Problems to solve
1) How old is Stephen Glover, according to the excerpt about Atlanta?
2) Name the three things the plug leaves Alfred without in the excerpt about Atlanta.
3) Output the passage from the excerpt about Atlanta starting at "Alfred struggles to exit the" and ending at "associated with Atlanta.".

Text excerpt
::::

Alfred struggles to exit the vehicle because the child lock is on, but eventually “escapes” by awkwardly extending his arm out of the car window to open the door. “I would take you home, but you might come out the house shooting at me and shit,” says the plug before pulling off and leaving Alfred alone with no drugs, no money, and no car keys. 

Stephen Glover, a writer and executive producer on FX’s surreal hit Atlanta, wrote this moment, which captures his approach to scene building and character interactions that’s been instrumental in shaping the dark humor and absurdity that’s come to be associated with Atlanta.

“I think a lot of my favorite scenes in Atlanta are straight out of his brain,” says Atlanta director and executive producer Hiro Murai, who offsets Glover’s writing with complementary pacing. “To me, that scene is the perfect distillation of Steve’s sense of humor: It’s simultaneously really funny, but also kind of sad and fucked up.” 

The scene defies expectations set by the “rules” of television, which Glover, and his older brother Donald Glover, completely disregarded en route to success with Atlanta. He had no experience writing for television, but that’s a big reason why the older Glover, Atlanta’s creator and star who is 38, placed the younger Glover, who is 33, in the show’s writers’ room. “My mind was probably more open to, ‘What can’t you do?’” Glover says during an early-May phone call from Atlanta, where he’s in production on an upcoming project.

::::

Items listed in a dataset:
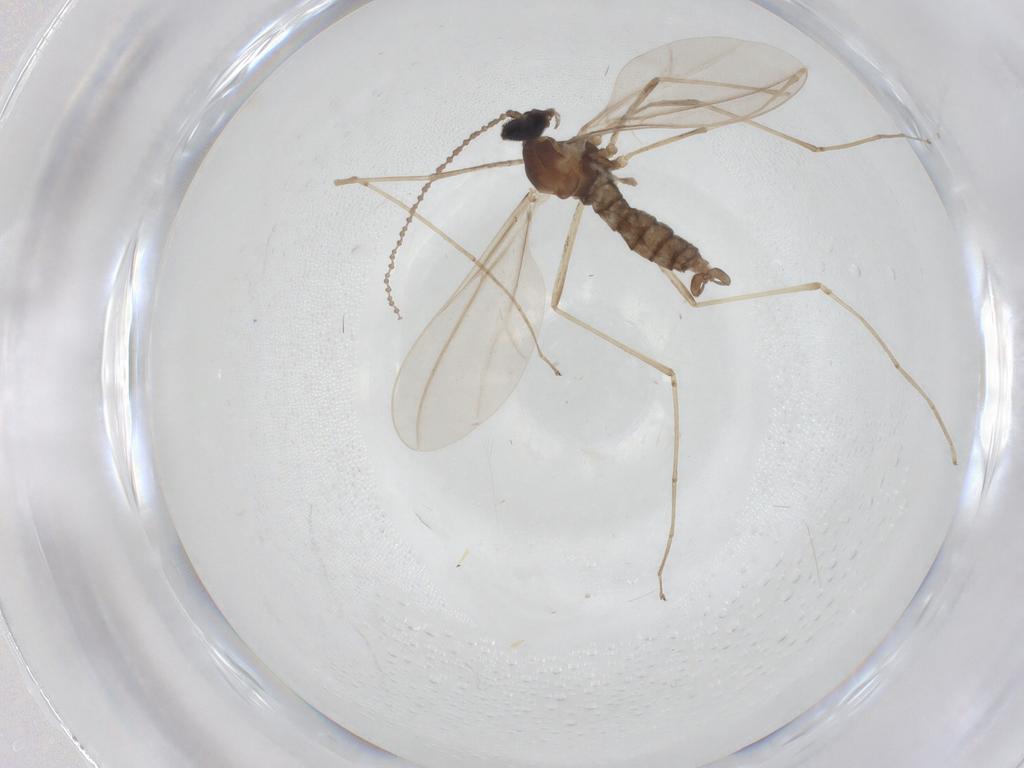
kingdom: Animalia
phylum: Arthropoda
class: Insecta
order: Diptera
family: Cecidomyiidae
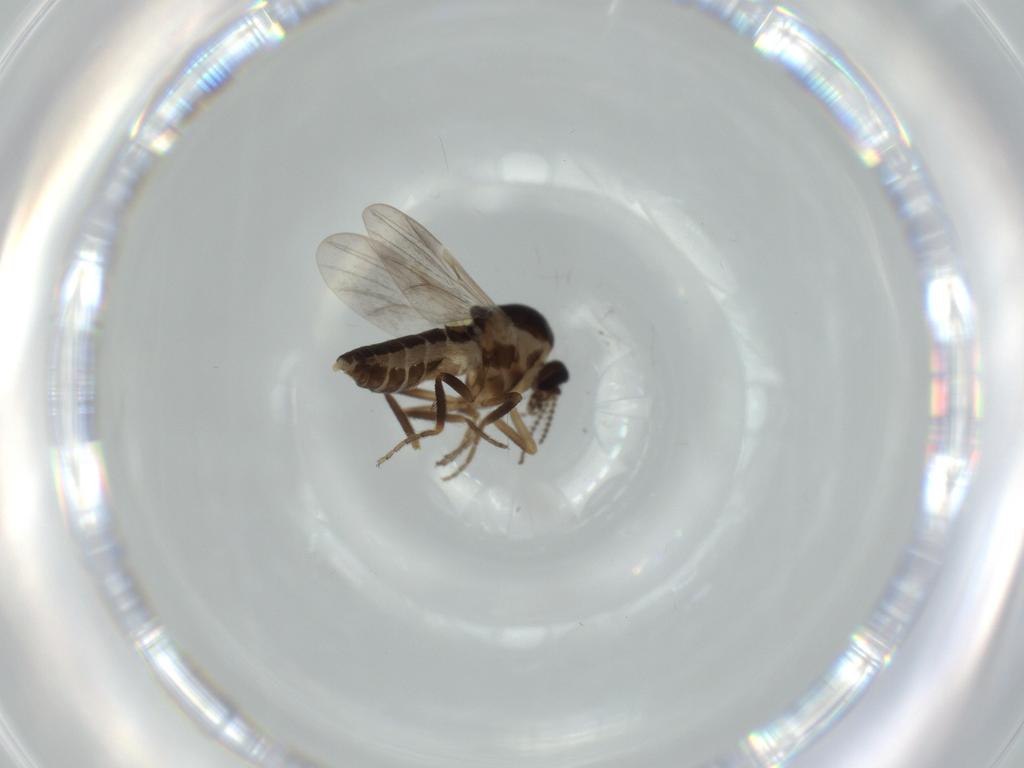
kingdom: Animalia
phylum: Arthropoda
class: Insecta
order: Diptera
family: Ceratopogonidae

::::

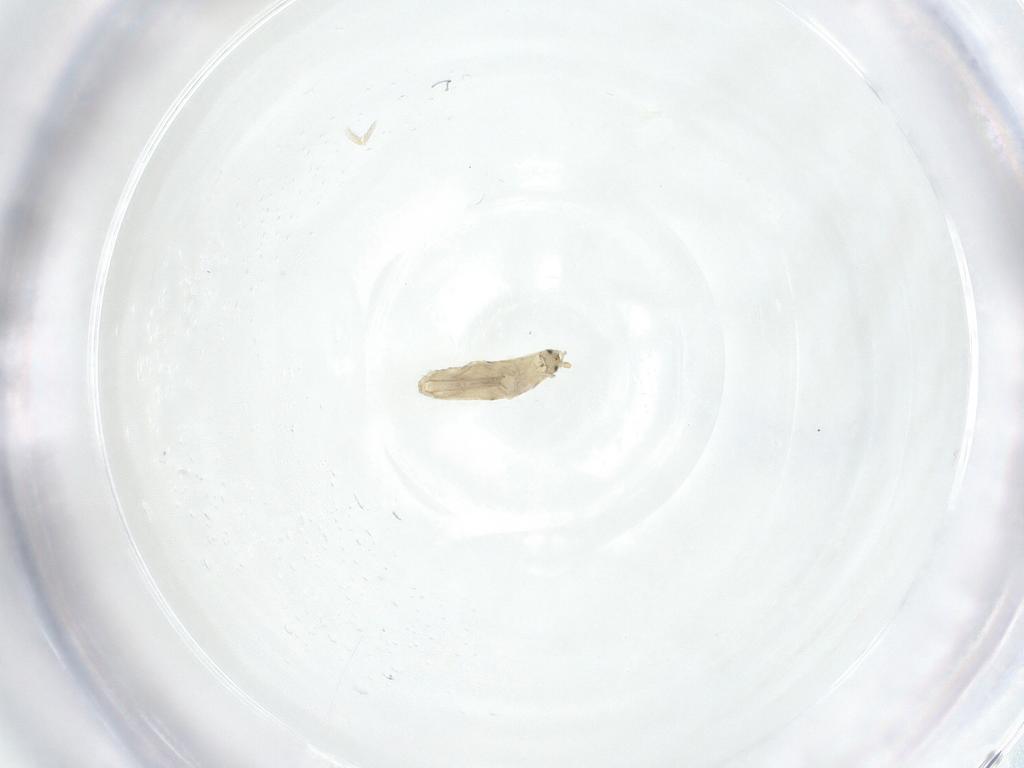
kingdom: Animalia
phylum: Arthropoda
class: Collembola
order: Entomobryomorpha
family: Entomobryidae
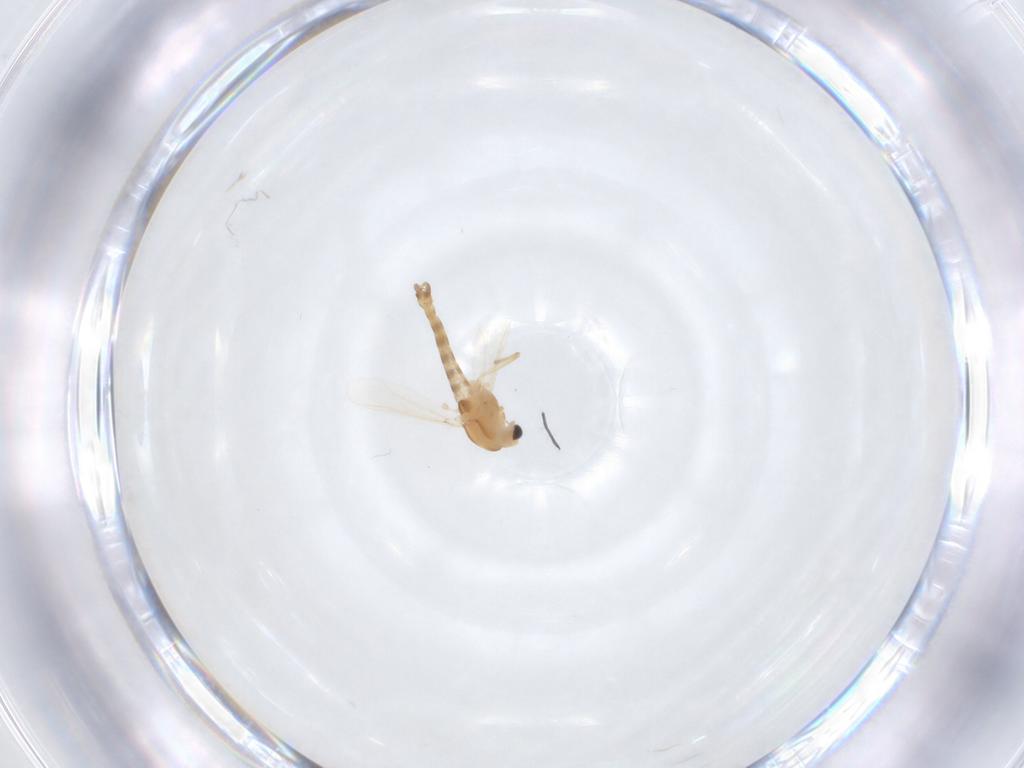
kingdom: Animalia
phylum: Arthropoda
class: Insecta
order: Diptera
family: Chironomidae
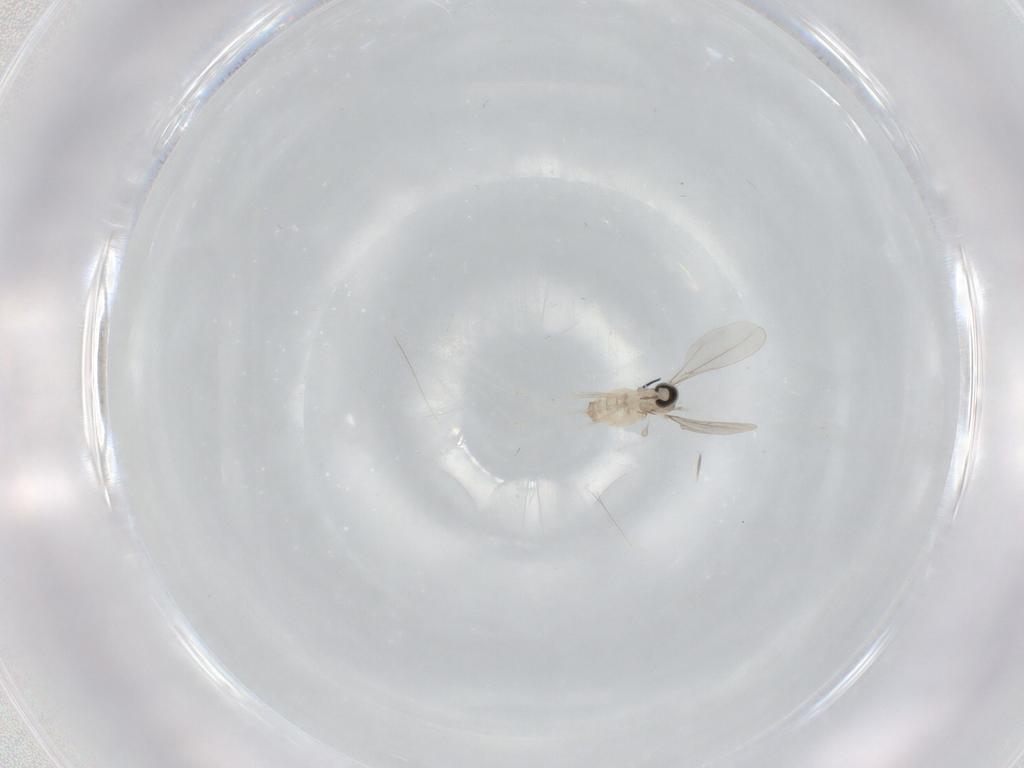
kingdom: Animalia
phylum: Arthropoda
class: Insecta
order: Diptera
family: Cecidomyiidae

::::

Expected results
1) He is 33.

2) Drugs, money, and car keys.

3)
Alfred struggles to exit the vehicle because the child lock is on, but eventually “escapes” by awkwardly extending his arm out of the car window to open the door. “I would take you home, but you might come out the house shooting at me and shit,” says the plug before pulling off and leaving Alfred alone with no drugs, no money, and no car keys. 

Stephen Glover, a writer and executive producer on FX’s surreal hit Atlanta, wrote this moment, which captures his approach to scene building and character interactions that’s been instrumental in shaping the dark humor and absurdity that’s come to be associated with Atlanta.